La Psicología Multicultural surge para cuestionar la universalidad de teorías desarrolladas en laboratorios norteamericanos y para reconocer que la mente humana es inseparable de sus raíces culturales. Propone que los conceptos de «síntoma», «salud» o «familia» se definen de modo diferente según cosmovisiones mayas, mapuches o andaluzas. Por ello, insta a psicólogos a ser traductores interculturales y a co‑crear significados con sus consultantes.
Un pilar teórico es la interseccionalidad: las identidades (raza, género, clase, orientación sexual) se entrecruzan generando posiciones únicas de privilegio o vulnerabilidad. Por ejemplo, una mujer afrodescendiente lesbiana puede experimentar racismo, sexismo y homofobia simultáneamente. El modelo multicultural no añade factores como etiquetas, sino que analiza cómo interactúan produciendo estrés acumulativo.
En las primeras sesiones, el clínico aplica entrevistas culturalmente sensibles: indaga migraciones, rituales, lengua materna, historias de discriminación. Pregunta: «¿Qué significado tiene para tu comunidad sentir tristeza?»; «¿A quién acudes cuando necesitas consejo?». Con esa información, adapta técnicas: en TCC usa refranes («no por mucho madrugar…») para identificar distorsiones; en terapia sistémica convoca a la abuela como figura de autoridad respetada.
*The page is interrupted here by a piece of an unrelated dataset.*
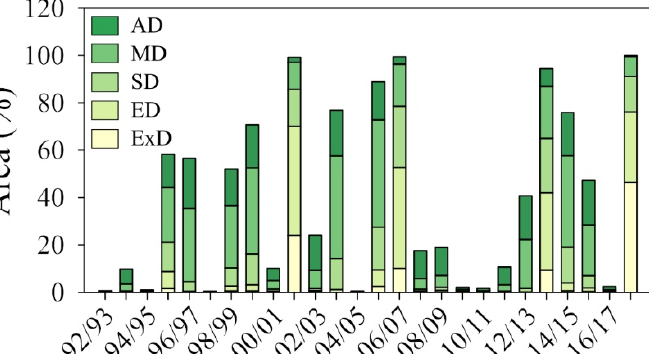
Figure 7. Drought classification and affected areas identified with the Modified Soil Adjusted Vegetation Index standardized predicted values in the intervening season 2 (IS2) at the Guadalupe Valley Basin, Baja California, Mexico (AD–abnormally dry; MD–moderate drought; SD–severe drought; ED–extreme drought; ExD–exceptional drought). The x-axis indicates the hydrological year.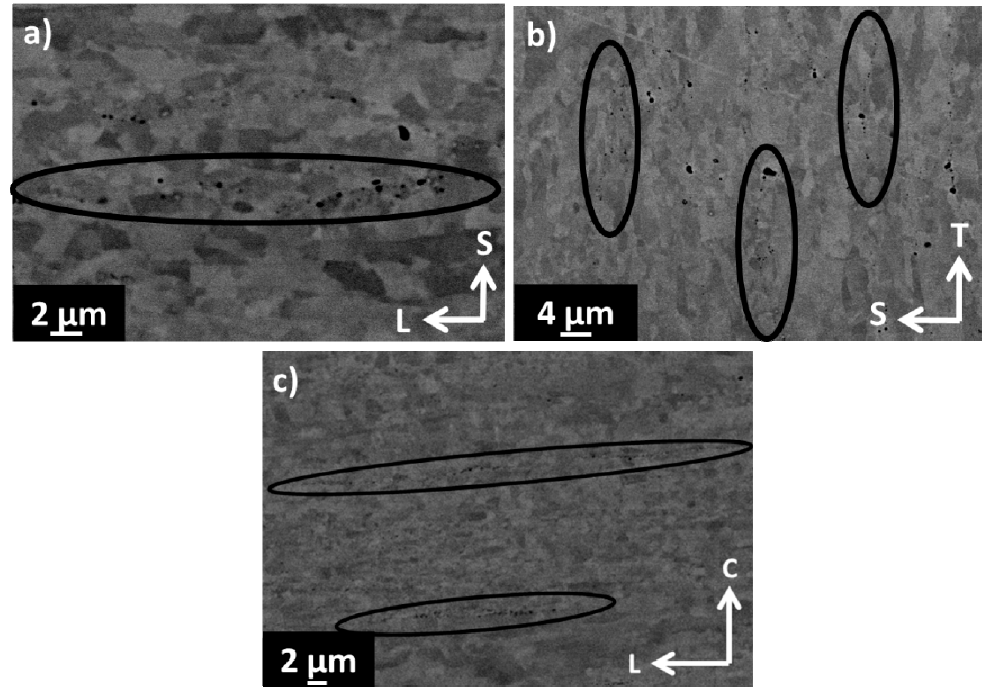
Figure 3. Backscattered SEM images of OP-S polished surface showing aligned holes (encircled) formed after Ti-enriched particle fall out in ODS-KIT HR in the ( a ) LS plane and in the ( b ) TS plane together with the ( c ) longitudinal plane of ODS-KIT HE showing arranged Ti particle fall out in the longitudinal direction.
Investigación de la Universidad de Chile (2025) halló que integrar canto mapuche «ül» en intervenciones grupales aumentó la adherencia a tratamiento de depresión post‑parto en 40 %. El sonido del kultrun ofreció contención cultural y sentido de pertenencia.
La educación multicultural también llega a la investigación: se exige muestreo inclusivo, traducción transcultural de escalas y análisis de poder. De lo contrario, la ciencia perpetúa sesgos que excluyen a minorías.
En última instancia, la Psicología Multicultural convierte la terapia en acto de justicia social: escucha voces marginalizadas, honra saberes ancestrales y busca sanar no solo al individuo, sino también la trama comunitaria que lo sostiene.